• TASK ITEM A
In the pandemic article below, what date is set for the UK's so-called 'Freedom Day'?
• TASK ITEM B
According to the pandemic article below, how can a social ending delay the medical ending of a pandemic? Answer in one to three sentences.
• TASK ITEM C
Please reproduce a passage from the pandemic article below word for word. Begin at the words "That was the" and stop after "over our heads?".

• EXTRACT PROVIDED
━━━━━━━━━━━━━━━━━━━━
Picking ourselves up from a pandemic
After millions of deaths worldwide, a pandemic gradually draws to a close; leaps in technological capability and economic change contribute towards a social surge as the world begins to put itself back together...
That was the situation a century ago in the "Roaring 20s" that followed in the wake of the Spanish flu pandemic (caused by the H1N1 subtype of the influenza A virus). History does tend to repeat itself, so could we be heading towards a similar period of social and cultural revolution? Or will we emerge cautiously into our newfound freedom, with the persistent threat of COVID-19 hanging over our heads?
For the UK, at least, things seem to be looking up. The so-called ‘Freedom Day’ set for 19th July will see the easing of restrictions, some of which we have been living under for over a year. Of course, this does not mean that COVID-19 is no longer a concern: predictions for daily estimated infections are in the range of 100,000 by the end of the summer. A significant increase in daily deaths is also expected, but with an ever-increasing proportion of the country receiving vaccinations, it is hoped that these figures will be a mere fraction of what occurred earlier this year.
What we’re about to experience is most likely the social end of this disease. Experts typically agree that a pandemic can end in one of two ways: a medical ending, in which immunity due to vaccination or prior infection controls the spread of the disease, or a social ending, in which restricted living eventually becomes unsustainable for individuals and communities. Life begins to return to normality, leading to increased potential spread of the pathogen in question, which can subsequently delay the medical ending.
━━━━━━━━━━━━━━━━━━━━
• DATA UNDER STUDY

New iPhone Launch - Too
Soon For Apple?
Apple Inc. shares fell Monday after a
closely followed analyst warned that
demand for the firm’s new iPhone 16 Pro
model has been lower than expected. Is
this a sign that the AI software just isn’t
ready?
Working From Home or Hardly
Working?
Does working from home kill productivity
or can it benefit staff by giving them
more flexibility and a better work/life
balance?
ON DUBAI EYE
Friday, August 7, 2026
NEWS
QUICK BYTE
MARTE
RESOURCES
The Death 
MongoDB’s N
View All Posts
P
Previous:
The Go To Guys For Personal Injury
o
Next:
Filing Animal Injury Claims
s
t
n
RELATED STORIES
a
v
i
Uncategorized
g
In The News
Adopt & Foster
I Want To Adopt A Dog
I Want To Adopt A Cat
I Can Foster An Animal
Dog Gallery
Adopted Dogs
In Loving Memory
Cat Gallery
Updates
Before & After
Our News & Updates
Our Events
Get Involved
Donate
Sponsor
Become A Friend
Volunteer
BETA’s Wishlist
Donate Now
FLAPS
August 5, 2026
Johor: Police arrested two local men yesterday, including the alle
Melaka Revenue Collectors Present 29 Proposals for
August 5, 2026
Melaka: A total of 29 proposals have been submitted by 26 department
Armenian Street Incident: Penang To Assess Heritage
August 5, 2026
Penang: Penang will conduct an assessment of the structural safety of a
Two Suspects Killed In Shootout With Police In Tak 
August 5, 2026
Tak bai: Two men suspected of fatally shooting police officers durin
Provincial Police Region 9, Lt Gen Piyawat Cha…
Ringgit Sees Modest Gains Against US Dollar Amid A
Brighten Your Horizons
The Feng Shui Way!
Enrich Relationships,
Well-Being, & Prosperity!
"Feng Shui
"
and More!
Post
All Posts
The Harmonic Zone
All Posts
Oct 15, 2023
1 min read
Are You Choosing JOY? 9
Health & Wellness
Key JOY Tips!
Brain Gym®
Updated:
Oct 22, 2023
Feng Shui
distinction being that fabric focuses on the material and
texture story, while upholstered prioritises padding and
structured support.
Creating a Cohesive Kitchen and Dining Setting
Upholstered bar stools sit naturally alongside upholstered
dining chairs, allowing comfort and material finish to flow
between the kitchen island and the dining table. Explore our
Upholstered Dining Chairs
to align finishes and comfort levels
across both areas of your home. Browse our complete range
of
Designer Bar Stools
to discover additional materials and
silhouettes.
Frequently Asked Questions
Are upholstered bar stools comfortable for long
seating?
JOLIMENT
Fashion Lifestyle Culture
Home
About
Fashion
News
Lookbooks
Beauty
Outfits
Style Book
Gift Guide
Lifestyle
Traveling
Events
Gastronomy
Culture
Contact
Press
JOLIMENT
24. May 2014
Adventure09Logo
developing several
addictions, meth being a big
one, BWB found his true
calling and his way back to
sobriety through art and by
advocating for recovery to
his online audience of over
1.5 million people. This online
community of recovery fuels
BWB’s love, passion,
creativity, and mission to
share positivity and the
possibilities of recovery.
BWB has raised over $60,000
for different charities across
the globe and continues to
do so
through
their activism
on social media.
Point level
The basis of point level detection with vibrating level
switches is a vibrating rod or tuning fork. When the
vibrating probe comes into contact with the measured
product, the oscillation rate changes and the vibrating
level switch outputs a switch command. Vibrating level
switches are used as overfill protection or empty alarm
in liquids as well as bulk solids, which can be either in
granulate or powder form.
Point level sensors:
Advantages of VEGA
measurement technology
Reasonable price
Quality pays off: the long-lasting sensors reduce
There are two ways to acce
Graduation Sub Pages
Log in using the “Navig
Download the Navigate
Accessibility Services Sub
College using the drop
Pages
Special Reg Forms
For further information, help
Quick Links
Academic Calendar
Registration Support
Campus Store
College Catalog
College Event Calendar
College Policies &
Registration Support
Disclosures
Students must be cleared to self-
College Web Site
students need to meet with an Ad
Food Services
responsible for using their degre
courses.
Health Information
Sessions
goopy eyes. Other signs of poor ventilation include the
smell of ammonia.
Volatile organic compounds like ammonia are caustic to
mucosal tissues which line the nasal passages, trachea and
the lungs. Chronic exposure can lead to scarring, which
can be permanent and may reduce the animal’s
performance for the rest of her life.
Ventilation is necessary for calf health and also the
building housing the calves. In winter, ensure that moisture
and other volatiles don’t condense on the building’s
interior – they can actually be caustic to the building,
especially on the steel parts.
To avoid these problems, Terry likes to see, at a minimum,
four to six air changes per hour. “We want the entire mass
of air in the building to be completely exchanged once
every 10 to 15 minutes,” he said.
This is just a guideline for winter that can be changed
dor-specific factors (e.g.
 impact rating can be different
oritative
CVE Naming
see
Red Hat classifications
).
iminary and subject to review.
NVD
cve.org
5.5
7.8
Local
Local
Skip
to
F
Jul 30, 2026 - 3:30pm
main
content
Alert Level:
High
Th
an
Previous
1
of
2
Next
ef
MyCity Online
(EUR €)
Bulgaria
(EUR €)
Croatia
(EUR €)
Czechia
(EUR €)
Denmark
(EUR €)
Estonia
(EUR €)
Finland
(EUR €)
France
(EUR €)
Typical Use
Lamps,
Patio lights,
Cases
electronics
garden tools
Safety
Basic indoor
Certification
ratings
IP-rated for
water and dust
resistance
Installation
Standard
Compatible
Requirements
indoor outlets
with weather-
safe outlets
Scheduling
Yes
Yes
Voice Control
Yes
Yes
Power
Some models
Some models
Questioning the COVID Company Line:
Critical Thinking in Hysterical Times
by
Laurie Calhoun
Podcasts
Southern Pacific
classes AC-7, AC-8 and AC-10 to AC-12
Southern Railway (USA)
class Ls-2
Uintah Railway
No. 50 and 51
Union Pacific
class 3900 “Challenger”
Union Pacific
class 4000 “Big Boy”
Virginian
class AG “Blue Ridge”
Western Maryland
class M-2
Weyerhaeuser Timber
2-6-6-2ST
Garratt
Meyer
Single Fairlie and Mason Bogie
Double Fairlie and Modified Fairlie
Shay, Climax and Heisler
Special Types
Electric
━━━━━━━━━━━━━━━━━━━━
• WRITTEN ANSWER A
19th July

• WRITTEN ANSWER B
In a social ending, restricted living becomes unsustainable and life starts to return to normal. This raises the potential spread of the pathogen, and that added spread can delay the medical ending, in which immunity from vaccination or prior infection controls the disease.

• WRITTEN ANSWER C
That was the situation a century ago in the "Roaring 20s" that followed in the wake of the Spanish flu pandemic (caused by the H1N1 subtype of the influenza A virus). History does tend to repeat itself, so could we be heading towards a similar period of social and cultural revolution? Or will we emerge cautiously into our newfound freedom, with the persistent threat of COVID-19 hanging over our heads?